The Tory government still had two more years of splits and disputes ahead. Defeated inside the party, many sceptics now looked elsewhere for salvation.

Edward Heath concealed the ultimate aim of the European project. Margaret Thatcher discovered far too late that it was impossible to be a patriotic Tory and a Europhile. Despite the opt-outs he negotiated, John Major had taken Britain far deeper into the European super state than any other Prime Minister and the civil war he waged against his opponents brought about the inevitable ruin of the Tory party.

Labour ought to have been the sceptics’ nightmare. Tony Blair was a self proclaimed Euro-enthusiast and his party, once pledged to leave, pledged to enter Europe as deeply as they could. However, it wasn’t quite so simple.

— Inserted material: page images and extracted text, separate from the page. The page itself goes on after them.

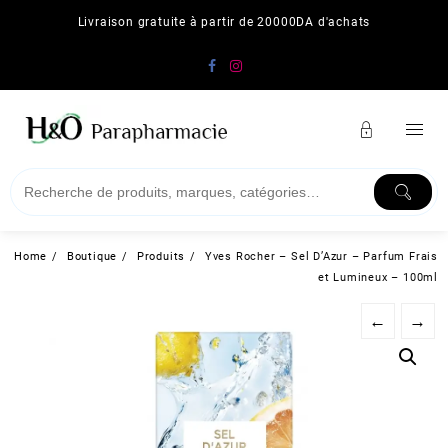
Skip
Livraison gratuite à partir de 20000DA d'achats
to
content
Home
Boutique
Produits
Yves Rocher – Sel D’Azur – Parfum Frais
et Lumineux – 100ml
←
→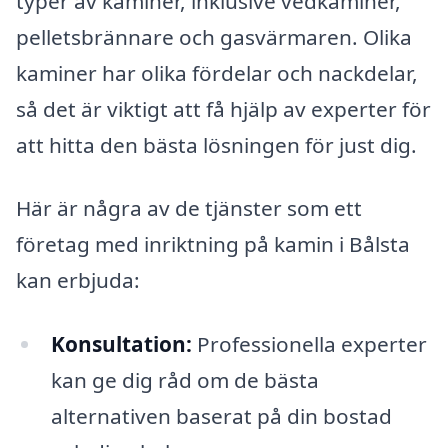
typer av kaminer, inklusive vedkaminer,
pelletsbrännare och gasvärmaren. Olika
kaminer har olika fördelar och nackdelar,
så det är viktigt att få hjälp av experter för
att hitta den bästa lösningen för just dig.
Här är några av de tjänster som ett
företag med inriktning på kamin i Bålsta
kan erbjuda:
Konsultation:
Professionella experter
kan ge dig råd om de bästa
alternativen baserat på din bostad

It’s own sceptics powerless, Labour threw away Major’s opt outs from the Maastricht social chapter protocol. Many thought that the decision to grant independence to the Bank of England was the first step to Euro membership, with the Euro itself moving rapidly from plan to reality-driven through by France and Germany. By 2002, the new currency was a reality.

A currency is not a symbol of independence, like a flag or an anthem, it is a fact of independence, like a border or a legal system.

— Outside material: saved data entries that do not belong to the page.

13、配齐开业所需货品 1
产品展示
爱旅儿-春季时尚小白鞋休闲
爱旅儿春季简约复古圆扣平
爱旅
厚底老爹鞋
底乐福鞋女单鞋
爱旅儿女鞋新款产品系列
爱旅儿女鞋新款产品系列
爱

“Whoever controls the currency, controls the country” (John Maynard Keynes). It is true that if you do not control your own interest rates or further economic policy, you have no independence.

Luckily for Britain, Blair lacked the nerve to hold his promised referendum on the Euro currency in case he lost. The canny Gordon Brown provided a formula to postpone Euro membership for as long as it suited him to do so.

Blair made one half hearted effort to please his European friends. In October 1999 he set up the cross party “Britain in Europe” campaign to persuade public opinion of the alleged benefits of the single currency. However he lost his nerve and felt that the time to push forward to Euro agenda would, indeed, be some other time.

The sceptics campaigned to real effect. Many influential figures, institutions and newspapers joined the cause with powerful and well researched arguments. Decisively, many in the city of London turned against the idea. Tory defectors helped UKIP win twelve precious seats in the European parliament. However, with the Euro issue defused, Labour easily won a second term in Westminster and the process of European integration went on unopposed and often unobserved.

Emboldened by years of uninterrupted moves towards final union, the EU’s leaders at last came out into the open and suggested a European constitution. An unmistakable step towards a European state. Plans for an EU president, defence force and EU foreign policy suddenly sprang into sharp focus. Tony Blair, imagining that these changes could be sold as a tidying up exercise, was one of the first to sign. Few realised that this was a step too far. It was here that the French and the Dutch who said no in twin referendums. These two founders of the project had, at last, discovered scepticism. Yet the project still marches on.

In the past four decades, sceptical politicians, from both left and right, who have stood in the way of the Brussels juggernaut, in the hope of slowing it down, have instead been squashed. The EU is a machine with no reverse gear. A sceptical Britain will never accept its final goal.